Waiting for the catch signed 'Blommers' (lower left) oil on panel 20.5 x 30 cm. (8 x 11 3/4 in.)
Bernardus Johannes Blommers was born in The Hague in 1845. His father, Pieter Blommers, owned a printing business and since he had always intended that his son would succeed him there, he trained him as a lithographer. However, Blommers was to develop an interest in painting, which led him to take lessons from Christoffel Bisschop (1828-1904) and at the Haags Academie. There he met Willem Maris (1844-1910) with whom he undertook a journey along the Rhine in 1865. It was around this time that Blommers met the painter Jozef Israels (1824-1911) on the beach at Scheveningen, forming a friendship which lasted all their lives and which was to influence Blommers artistic development greatly.
Like Israels, the leading exponent of the Hague School of painters who sought to represent rural landscapes and the simple, often poignant lives of peasants, Blommers was equally influenced to paint interiors, dune landscapes, and seascapes in which the figures play a leading role, illustrating the life of peasants and the fishing community.
Waiting for the Catch is one such evocation of the genre, depicting a group of fisherwomen who wait patiently for the return of the fleet, most probably on the beach at Scheveningen.
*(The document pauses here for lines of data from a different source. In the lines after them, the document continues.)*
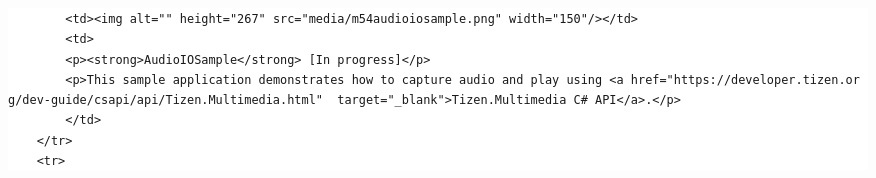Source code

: 			<td><img alt="" height="267" src="media/m54audioiosample.png" width="150"/></td>
			<td>
			<p><strong>AudioIOSample</strong> [In progress]</p>
			<p>This sample application demonstrates how to capture audio and play using <a href="https://developer.tizen.org/dev-guide/csapi/api/Tizen.Multimedia.html"  target="_blank">Tizen.Multimedia C# API﻿</a>.</p>
			</td>
		</tr>
		<tr>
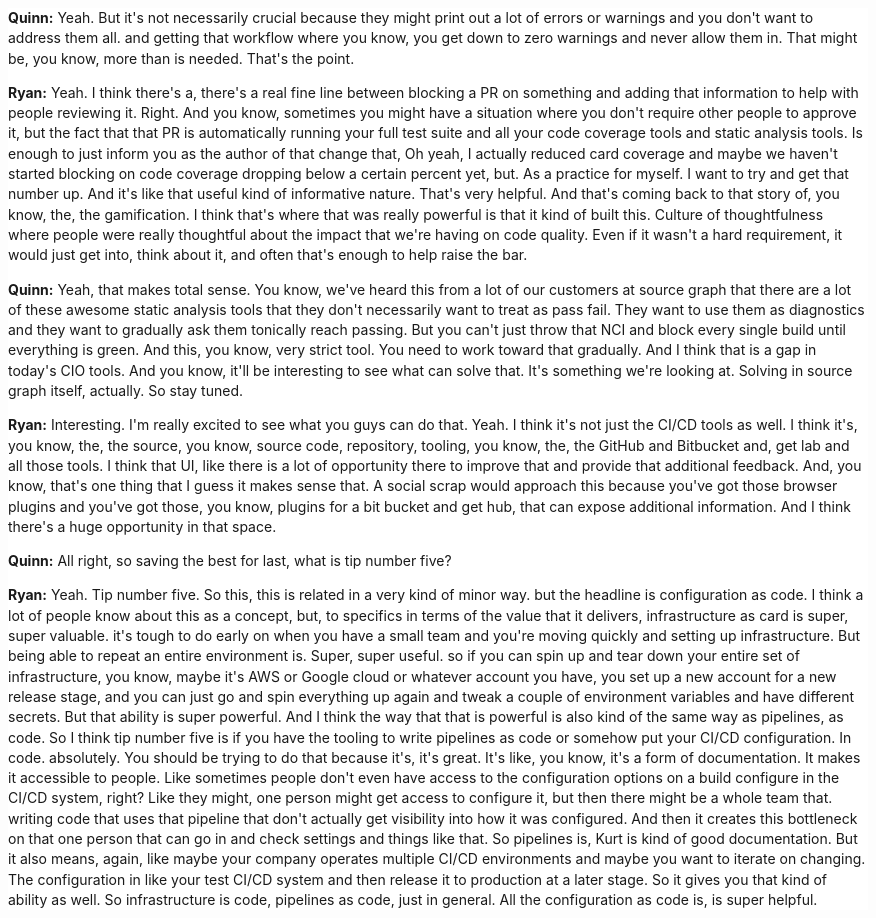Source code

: **Quinn:** Yeah. But it's not necessarily crucial because they might print out a lot of errors or warnings and you don't want to address them all. and getting that workflow where you know, you get down to zero warnings and never allow them in. That might be, you know, more than is needed. That's the point.

**Ryan:** Yeah. I think there's a, there's a real fine line between blocking a PR on something and adding that information to help with people reviewing it. Right. And you know, sometimes you might have a situation where you don't require other people to approve it, but the fact that that PR is automatically running your full test suite and all your code coverage tools and static analysis tools.
Is enough to just inform you as the author of that change that, Oh yeah, I actually reduced card coverage and maybe we haven't started blocking on code coverage dropping below a certain percent yet, but. As a practice for myself. I want to try and get that number up. And it's like that useful kind of informative nature.
That's very helpful. And that's coming back to that story of, you know, the, the gamification. I think that's where that was really powerful is that it kind of built this. Culture of thoughtfulness where people were really thoughtful about the impact that we're having on code quality. Even if it wasn't a hard requirement, it would just get into, think about it, and often that's enough to help raise the bar.

**Quinn:** Yeah, that makes total sense. You know, we've heard this from a lot of our customers at source graph that there are a lot of these awesome static analysis tools that they don't necessarily want to treat as pass fail. They want to use them as diagnostics and they want to gradually ask them tonically reach passing.
But you can't just throw that NCI and block every single build until everything is green. And this, you know, very strict tool. You need to work toward that gradually. And I think that is a gap in today's CIO tools. And you know, it'll be interesting to see what can solve that. It's something we're looking at.
Solving in source graph itself, actually. So stay tuned.

**Ryan:** Interesting. I'm really excited to see what you guys can do that. Yeah. I think it's not just the CI/CD tools as well. I think it's, you know, the, the source, you know, source code, repository, tooling, you know, the, the GitHub and Bitbucket and, get lab and all those tools. I think that UI, like there is a lot of opportunity there to improve that and provide that additional feedback.
And, you know, that's one thing that I guess it makes sense that. A social scrap would approach this because you've got those browser plugins and you've got those, you know, plugins for a bit bucket and get hub, that can expose additional information. And I think there's a huge opportunity in that space.

**Quinn:** All right, so saving the best for last, what is tip number five?

**Ryan:** Yeah. Tip number five. So this, this is related in a very kind of minor way. but the headline is configuration as code. I think a lot of people know about this as a concept, but, to specifics in terms of the value that it delivers, infrastructure as card is super, super valuable. it's tough to do early on when you have a small team and you're moving quickly and setting up infrastructure.
But being able to repeat an entire environment is. Super, super useful. so if you can spin up and tear down your entire set of infrastructure, you know, maybe it's AWS or Google cloud or whatever account you have, you set up a new account for a new release stage, and you can just go and spin everything up again and tweak a couple of environment variables and have different secrets.
But that ability is super powerful. And I think the way that that is powerful is also kind of the same way as pipelines, as code. So I think tip number five is if you have the tooling to write pipelines as code or somehow put your CI/CD configuration. In code. absolutely. You should be trying to do that because it's, it's great.
It's like, you know, it's a form of documentation. It makes it accessible to people. Like sometimes people don't even have access to the configuration options on a build configure in the CI/CD system, right? Like they might, one person might get access to configure it, but then there might be a whole team that.
writing code that uses that pipeline that don't actually get visibility into how it was configured. And then it creates this bottleneck on that one person that can go in and check settings and things like that. So pipelines is, Kurt is kind of good documentation. But it also means, again, like maybe your company operates multiple CI/CD environments and maybe you want to iterate on changing.
The configuration in like your test CI/CD system and then release it to production at a later stage. So it gives you that kind of ability as well. So infrastructure is code, pipelines as code, just in general. All the configuration as code is, is super helpful.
In this work Blommers appears to have represented four generations of one family; an elderly woman sits on the sand towards the centre of the group, wearing the big, flat straw hat that the fishwives wore up until the end of the century, while a young mother sits on a piece of driftwood with her young son leaning wearily against her knee. Dominating the centre of the painting stands a middle-aged woman, her robust arm resting on her hip, evoking her physical strength as well as her emotional resilience. The spectators eye is immediately drawn to this central figure presiding over the group as it serves to dissect the horizontal plane of the work. In the grey, morning light the mood of Waiting for the Catch is one of quiet fortitude and Blommers has used a muted palette, redolent of much of the work of The Hague School.
In his own lifetime Blommers was regarded as one of the great figures of The Hague School; he was particularly popular in England and Scotland and later among American and Canadian collectors. By 1880 this success had given him the financial means to build a house in The Hague where he was to live for the rest of his life.